More importantly though, the threat he provides as a runner creates more room for others. Leddie himself has been a yard per carry better alongside Greene (5.8 ypc) compared to Doege (4.8), and the combined 6.25 yards per carry that Leddie and Garrett have produced when sharing the field together (32 carries) is more than 2 yards better than the 4.1 yards per carry we’ve generated on our other 101 rushing attempts. These benefits haven’t trickled down to other aspects of our offense yet, but why would we assume they wouldn’t if Greene was on the field more frequently? As Joel Bracken discussed in his weekly stats article, “if you can force the opposition to respect one facet of your game, others have the ability to open up as they receive less attention”. Greene at the very least gives our offense an identity to lean in to, and defenses having to account for him will only make things easier on everybody else.

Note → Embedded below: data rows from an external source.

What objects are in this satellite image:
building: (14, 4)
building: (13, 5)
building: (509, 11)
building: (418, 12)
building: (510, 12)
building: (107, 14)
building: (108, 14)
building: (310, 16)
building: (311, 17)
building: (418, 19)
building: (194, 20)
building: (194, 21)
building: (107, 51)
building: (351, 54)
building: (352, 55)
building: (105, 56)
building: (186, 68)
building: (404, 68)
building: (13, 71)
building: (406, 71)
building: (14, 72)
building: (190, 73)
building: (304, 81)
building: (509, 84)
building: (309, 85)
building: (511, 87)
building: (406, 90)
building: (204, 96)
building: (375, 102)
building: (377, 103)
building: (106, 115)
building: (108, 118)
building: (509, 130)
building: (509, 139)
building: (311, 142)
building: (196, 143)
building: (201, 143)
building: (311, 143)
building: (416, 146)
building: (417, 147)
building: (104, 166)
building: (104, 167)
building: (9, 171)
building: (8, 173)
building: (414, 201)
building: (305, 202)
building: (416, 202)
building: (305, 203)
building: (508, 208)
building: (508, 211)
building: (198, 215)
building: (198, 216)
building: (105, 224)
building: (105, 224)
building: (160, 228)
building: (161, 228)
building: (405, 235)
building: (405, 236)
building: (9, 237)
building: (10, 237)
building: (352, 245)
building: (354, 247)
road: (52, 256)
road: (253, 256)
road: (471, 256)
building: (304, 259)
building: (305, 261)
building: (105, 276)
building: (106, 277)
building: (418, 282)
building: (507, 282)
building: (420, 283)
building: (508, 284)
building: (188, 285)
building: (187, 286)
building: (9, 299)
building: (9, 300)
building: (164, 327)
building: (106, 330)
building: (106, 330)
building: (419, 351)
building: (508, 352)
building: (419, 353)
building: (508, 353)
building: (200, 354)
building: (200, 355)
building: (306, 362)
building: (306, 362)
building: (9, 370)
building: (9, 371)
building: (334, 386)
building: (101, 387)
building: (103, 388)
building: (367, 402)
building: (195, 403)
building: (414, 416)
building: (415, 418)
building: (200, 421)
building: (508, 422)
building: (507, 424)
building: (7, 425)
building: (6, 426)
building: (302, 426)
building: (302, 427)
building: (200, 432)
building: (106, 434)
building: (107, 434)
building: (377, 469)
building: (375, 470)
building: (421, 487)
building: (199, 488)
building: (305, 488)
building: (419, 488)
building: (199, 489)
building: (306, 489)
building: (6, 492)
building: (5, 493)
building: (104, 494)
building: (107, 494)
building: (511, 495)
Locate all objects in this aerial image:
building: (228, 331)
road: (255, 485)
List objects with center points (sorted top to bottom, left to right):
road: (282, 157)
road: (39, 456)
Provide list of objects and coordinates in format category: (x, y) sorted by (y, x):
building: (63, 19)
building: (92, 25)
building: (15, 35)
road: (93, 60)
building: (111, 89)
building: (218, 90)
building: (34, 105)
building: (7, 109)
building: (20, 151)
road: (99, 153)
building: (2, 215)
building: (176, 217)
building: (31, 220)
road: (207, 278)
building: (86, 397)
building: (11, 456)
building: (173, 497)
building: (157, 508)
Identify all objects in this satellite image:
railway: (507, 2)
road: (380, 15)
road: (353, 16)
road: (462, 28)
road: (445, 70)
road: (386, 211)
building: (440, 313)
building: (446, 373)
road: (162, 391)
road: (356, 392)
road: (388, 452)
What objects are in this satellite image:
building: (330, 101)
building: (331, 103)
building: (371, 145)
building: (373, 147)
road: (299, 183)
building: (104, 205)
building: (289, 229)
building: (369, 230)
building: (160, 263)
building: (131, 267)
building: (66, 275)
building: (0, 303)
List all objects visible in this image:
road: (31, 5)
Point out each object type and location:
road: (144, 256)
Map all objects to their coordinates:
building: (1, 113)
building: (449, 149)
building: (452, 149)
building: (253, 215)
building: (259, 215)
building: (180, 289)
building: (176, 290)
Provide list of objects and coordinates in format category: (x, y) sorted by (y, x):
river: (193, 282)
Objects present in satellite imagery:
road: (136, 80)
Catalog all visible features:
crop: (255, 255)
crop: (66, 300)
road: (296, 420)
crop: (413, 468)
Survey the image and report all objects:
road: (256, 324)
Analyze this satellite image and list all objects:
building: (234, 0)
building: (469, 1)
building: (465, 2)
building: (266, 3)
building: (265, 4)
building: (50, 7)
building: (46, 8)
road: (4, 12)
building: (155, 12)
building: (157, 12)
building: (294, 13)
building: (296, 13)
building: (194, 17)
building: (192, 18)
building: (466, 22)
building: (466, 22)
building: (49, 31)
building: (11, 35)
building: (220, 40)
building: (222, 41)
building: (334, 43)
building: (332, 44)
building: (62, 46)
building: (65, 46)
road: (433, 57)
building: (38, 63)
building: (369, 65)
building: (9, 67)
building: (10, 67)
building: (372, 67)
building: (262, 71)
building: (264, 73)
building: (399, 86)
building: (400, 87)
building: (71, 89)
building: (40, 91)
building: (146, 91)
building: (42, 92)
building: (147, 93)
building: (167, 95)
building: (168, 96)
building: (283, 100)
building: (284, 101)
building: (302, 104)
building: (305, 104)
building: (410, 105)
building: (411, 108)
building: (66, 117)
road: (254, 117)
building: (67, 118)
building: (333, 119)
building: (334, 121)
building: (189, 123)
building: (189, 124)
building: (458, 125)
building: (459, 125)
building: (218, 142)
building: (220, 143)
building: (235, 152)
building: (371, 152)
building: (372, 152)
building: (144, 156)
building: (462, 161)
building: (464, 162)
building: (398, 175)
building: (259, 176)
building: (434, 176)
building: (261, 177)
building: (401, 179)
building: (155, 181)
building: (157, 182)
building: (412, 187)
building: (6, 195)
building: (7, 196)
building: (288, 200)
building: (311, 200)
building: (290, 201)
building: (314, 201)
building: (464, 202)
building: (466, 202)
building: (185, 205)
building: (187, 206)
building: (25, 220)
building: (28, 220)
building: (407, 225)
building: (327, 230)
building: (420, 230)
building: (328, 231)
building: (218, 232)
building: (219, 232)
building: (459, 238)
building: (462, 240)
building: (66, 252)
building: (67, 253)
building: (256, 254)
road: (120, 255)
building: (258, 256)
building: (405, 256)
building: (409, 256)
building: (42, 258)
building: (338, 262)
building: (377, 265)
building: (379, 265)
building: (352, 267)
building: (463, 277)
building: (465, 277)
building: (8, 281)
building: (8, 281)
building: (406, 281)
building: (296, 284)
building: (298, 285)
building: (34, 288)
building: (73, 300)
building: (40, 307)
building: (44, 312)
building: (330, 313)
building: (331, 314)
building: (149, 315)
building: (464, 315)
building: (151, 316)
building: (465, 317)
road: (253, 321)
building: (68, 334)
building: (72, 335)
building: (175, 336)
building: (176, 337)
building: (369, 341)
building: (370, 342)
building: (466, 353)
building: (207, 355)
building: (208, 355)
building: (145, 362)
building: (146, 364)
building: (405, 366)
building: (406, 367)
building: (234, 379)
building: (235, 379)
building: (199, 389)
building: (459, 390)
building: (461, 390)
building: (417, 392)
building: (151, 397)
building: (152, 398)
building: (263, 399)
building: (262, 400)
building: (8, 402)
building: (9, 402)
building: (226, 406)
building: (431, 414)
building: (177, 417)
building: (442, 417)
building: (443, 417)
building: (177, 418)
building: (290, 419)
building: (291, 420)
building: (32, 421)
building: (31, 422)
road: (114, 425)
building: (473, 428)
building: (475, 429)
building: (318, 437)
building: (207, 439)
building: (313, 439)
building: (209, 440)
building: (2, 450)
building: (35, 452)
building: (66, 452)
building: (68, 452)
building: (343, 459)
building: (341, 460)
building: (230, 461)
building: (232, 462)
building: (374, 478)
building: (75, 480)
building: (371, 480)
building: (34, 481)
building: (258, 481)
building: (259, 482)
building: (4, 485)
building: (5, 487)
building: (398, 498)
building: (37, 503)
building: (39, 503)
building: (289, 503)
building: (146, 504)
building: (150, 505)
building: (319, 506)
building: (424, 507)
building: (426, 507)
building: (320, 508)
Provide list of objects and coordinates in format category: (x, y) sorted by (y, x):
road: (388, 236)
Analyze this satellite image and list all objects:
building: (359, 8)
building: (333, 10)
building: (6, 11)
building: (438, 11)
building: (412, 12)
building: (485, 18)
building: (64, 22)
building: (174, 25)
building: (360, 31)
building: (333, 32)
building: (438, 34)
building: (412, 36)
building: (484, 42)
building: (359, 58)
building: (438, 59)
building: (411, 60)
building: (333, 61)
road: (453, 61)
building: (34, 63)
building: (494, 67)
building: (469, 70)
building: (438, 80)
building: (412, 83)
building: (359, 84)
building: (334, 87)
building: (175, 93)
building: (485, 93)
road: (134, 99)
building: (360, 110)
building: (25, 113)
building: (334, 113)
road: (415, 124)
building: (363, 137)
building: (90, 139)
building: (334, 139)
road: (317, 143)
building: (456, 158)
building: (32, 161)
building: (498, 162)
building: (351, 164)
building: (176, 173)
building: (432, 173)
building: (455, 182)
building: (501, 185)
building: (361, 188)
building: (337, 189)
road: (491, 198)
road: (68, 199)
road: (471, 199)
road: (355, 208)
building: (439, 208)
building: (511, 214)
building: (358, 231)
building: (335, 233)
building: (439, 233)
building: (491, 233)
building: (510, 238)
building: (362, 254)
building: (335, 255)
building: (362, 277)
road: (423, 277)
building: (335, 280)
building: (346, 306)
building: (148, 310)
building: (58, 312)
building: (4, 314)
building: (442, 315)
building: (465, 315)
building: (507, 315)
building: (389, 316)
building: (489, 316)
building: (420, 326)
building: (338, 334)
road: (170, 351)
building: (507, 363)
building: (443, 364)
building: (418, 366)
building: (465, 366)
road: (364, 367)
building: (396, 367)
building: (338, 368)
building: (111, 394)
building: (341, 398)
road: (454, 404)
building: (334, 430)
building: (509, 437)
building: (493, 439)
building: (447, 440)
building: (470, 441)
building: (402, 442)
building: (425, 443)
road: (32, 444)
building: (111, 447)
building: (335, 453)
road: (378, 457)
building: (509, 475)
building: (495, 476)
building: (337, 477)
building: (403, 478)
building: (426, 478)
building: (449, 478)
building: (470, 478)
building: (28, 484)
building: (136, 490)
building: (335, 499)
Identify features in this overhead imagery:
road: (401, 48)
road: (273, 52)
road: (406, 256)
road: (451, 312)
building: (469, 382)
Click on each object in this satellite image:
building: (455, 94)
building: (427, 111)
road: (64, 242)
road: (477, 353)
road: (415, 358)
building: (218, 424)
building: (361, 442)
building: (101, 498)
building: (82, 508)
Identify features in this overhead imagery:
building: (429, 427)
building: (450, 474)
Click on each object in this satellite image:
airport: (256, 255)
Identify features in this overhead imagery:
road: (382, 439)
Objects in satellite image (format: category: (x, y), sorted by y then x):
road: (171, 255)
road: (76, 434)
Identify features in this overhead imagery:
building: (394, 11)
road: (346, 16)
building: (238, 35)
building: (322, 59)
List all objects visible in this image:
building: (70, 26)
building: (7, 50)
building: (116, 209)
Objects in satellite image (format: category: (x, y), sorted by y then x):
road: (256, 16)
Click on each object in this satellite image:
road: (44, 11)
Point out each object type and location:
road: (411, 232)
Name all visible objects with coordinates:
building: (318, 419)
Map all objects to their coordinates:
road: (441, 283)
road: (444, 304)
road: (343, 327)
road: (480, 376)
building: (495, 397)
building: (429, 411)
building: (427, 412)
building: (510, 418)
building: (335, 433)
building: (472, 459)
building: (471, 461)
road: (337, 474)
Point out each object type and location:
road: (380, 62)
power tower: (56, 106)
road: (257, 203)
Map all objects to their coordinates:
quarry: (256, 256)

We’re at the point where it’s hard for me to listen to arguments against Greene being our starter for the rest of the year. Mountaineer Nation understands that there will be growing pains, but our offense is averaging 21 points per game right now – how much worse can it really be? And I’m not just trying to bag on Doege here. I actually subscribe to 247’s position that Doege has not been our biggest problem this year, but after 20 games we know what our ceiling is with him. It’s time to find out what our ceiling is with Garrett Greene.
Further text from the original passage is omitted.